Compie un anno Cuore Nazionale, l’associazione fondata dall’imprenditore romano Andrea di Maso e che vuol dare una spinta innovatrice a Forza Italia. Uno spazio di confronto aperto costituito da 30 imprenditori e manager con la passione per la politica che trovano la loro naturale collocazione nell’area moderata. Un progetto politico nato sulla scia dei Club Forza Silvio e che dopo la presentazione in pompa magna il 5 aprile dello scorso anno all’Archivio di Stato dell’Eur, è pronto a convocare i suoi Stati Generali il prossimo sabato 11 aprile.
In un anno l’associazione è cresciuta, aprendo le prime due sedi territoriali al Portuense e a piazza Tuscolo, offrendo anche consulenze fiscali e sostegno legale, ma anche aiuti alimentari.
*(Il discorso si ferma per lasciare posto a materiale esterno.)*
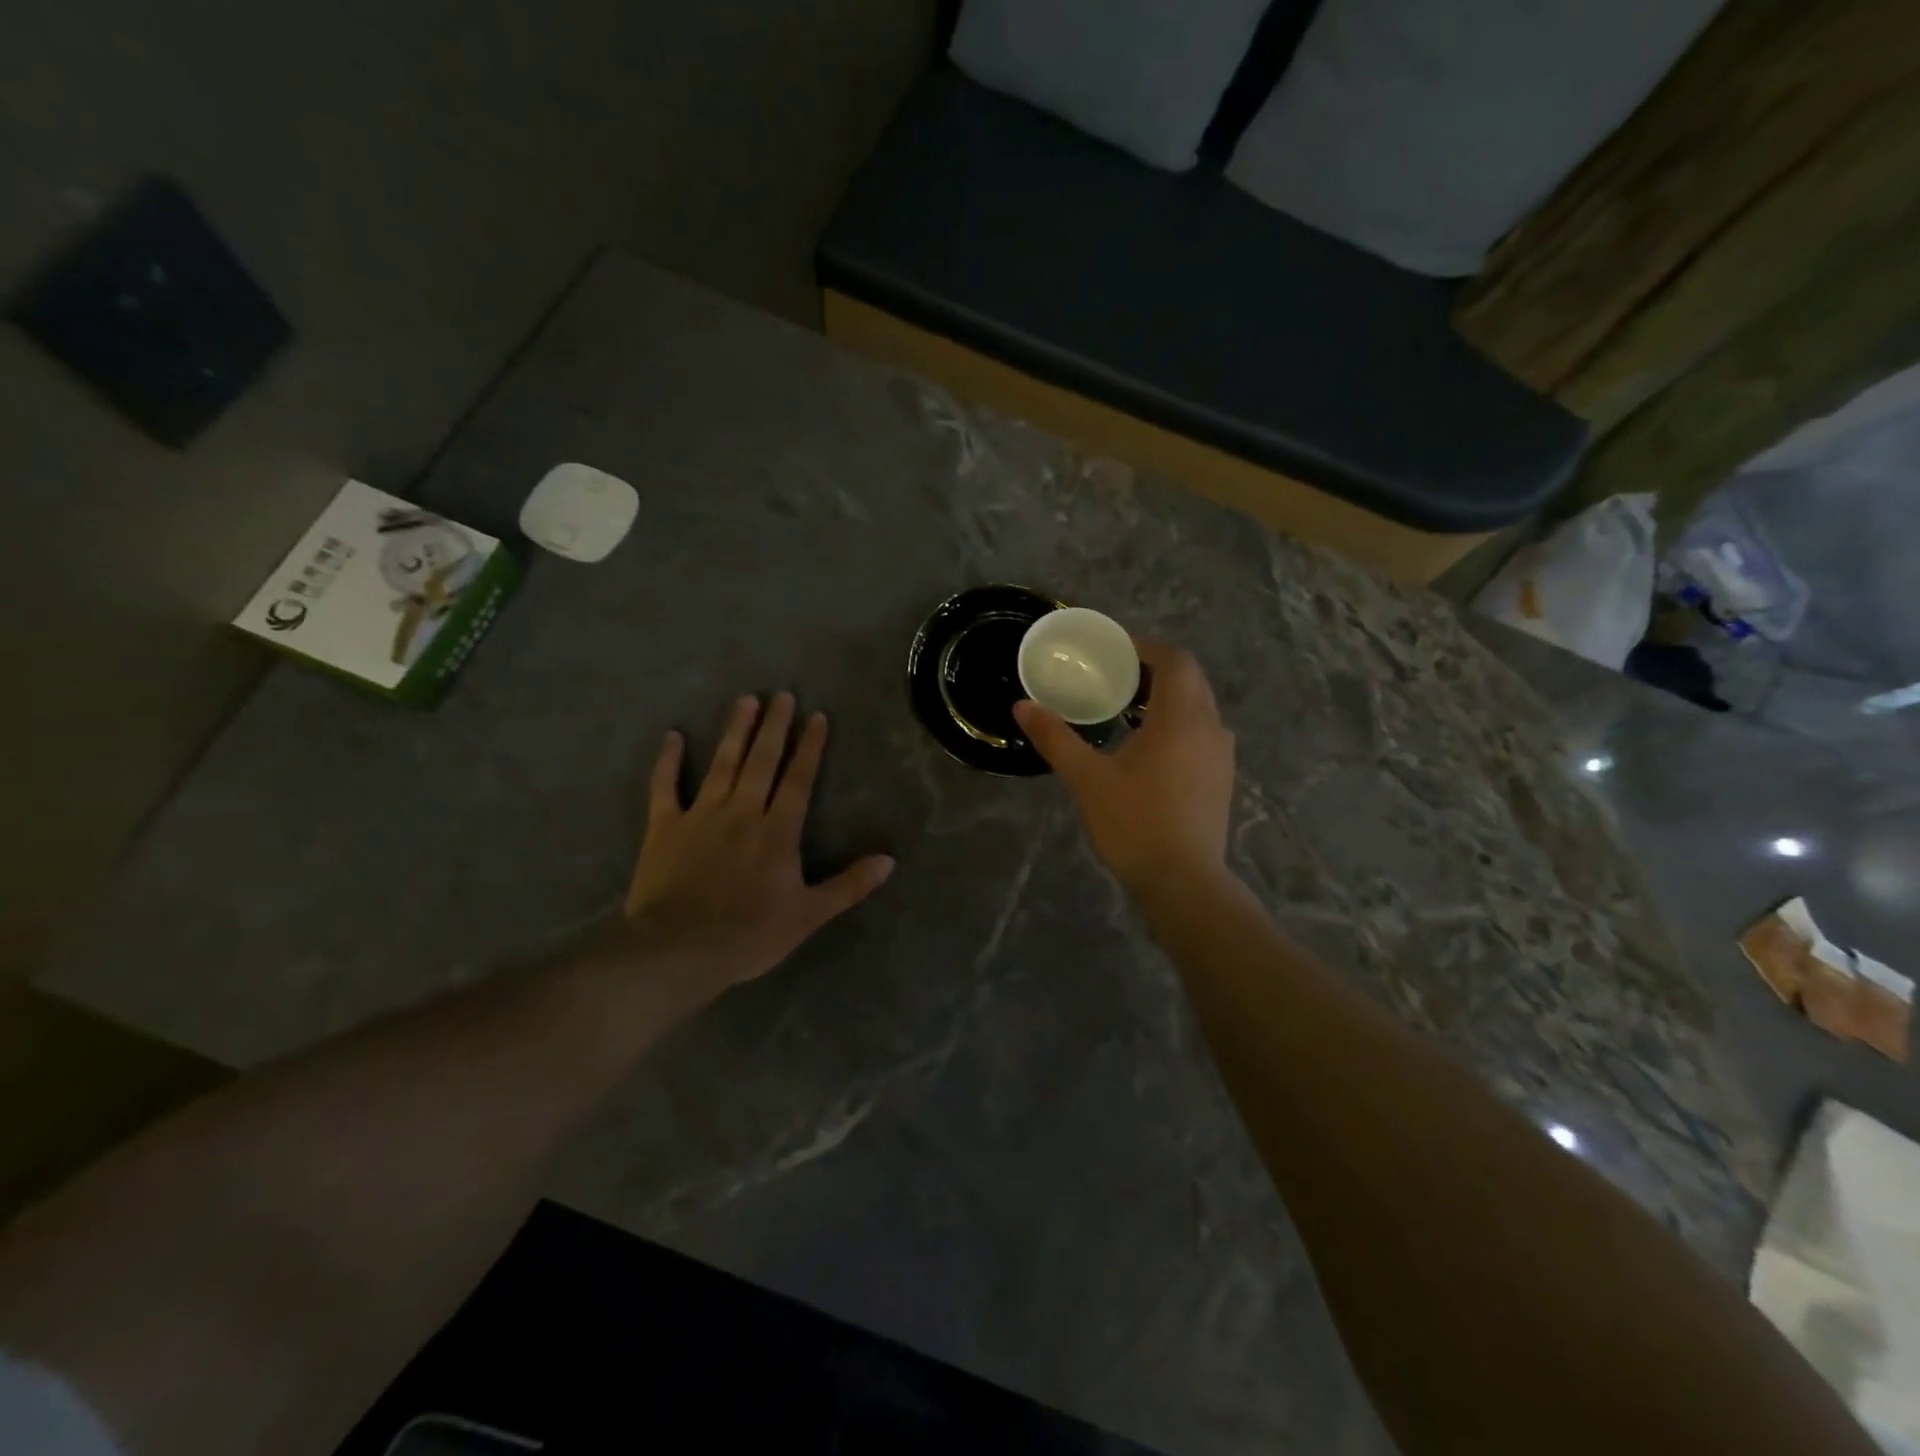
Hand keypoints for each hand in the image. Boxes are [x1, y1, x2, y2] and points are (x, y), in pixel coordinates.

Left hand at [623, 693, 894, 992]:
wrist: (677, 950)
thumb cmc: (749, 935)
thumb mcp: (809, 915)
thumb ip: (849, 885)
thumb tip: (889, 861)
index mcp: (777, 831)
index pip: (798, 779)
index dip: (810, 747)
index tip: (816, 716)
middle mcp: (741, 812)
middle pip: (762, 761)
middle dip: (774, 726)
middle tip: (781, 695)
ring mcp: (700, 815)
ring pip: (722, 764)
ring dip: (735, 731)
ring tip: (745, 700)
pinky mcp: (664, 827)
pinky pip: (664, 787)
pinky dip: (667, 761)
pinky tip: (672, 736)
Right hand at [1013, 641, 1234, 890]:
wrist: (1183, 882)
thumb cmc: (1134, 823)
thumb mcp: (1087, 778)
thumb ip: (1055, 738)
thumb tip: (1022, 706)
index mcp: (1181, 717)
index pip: (1174, 660)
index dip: (1145, 647)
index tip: (1114, 650)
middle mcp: (1210, 727)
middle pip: (1189, 680)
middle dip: (1154, 670)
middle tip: (1114, 677)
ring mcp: (1221, 755)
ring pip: (1198, 708)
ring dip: (1166, 698)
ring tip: (1126, 710)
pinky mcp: (1221, 779)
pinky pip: (1201, 733)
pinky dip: (1177, 724)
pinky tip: (1147, 748)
L’esperienza capitolina ha stretto relazioni con gli altri club azzurri e ora si appresta a lanciare la sua opa sul partito romano con un grande evento convocato all’auditorium del Seraphicum a cui sono invitati i maggiorenti forzisti.
“Innovazione, solidarietà e made in Italy: le sfide di Cuore Nazionale per l’Italia del futuro”. Questo il titolo dell’evento con il quale “Cuore Nazionale” presenterà il suo primo anno di attività, convocando i suoi Stati Generali: attesi da tutta Italia, i coordinatori territoriali di Cuore Nazionale e i rappresentanti delle Associazioni, nonché un nutrito e prestigioso parterre di ospiti che prenderanno parte alla tavola rotonda moderata dal giornalista Rai Andrea Ruggieri.
All’evento sono attesi tra gli altri Antonio Tajani, Vicepresidente del Parlamento Europeo e Renato Brunetta, Presidente dei Deputati del gruppo Forza Italia alla Camera e i responsabili locali del partito azzurro, il Coordinatore di Forza Italia alla Regione Lazio Claudio Fazzone, Davide Bordoni e Pasquale Calzetta, Coordinatori romani del partito. Atteso un intervento telefonico del Presidente di Forza Italia Silvio Berlusconi, invece non mancherà Marcello Fiori, Coordinatore Nazionale dei club, la senatrice Mariarosaria Rossi, Deborah Bergamini, Francesco Giro, Antonello Aurigemma,
Nel corso dell’evento sarà consegnata una targa a Gianni Letta quale “Ambasciatore dei valori della democrazia, della persona, della libertà, del lavoro”.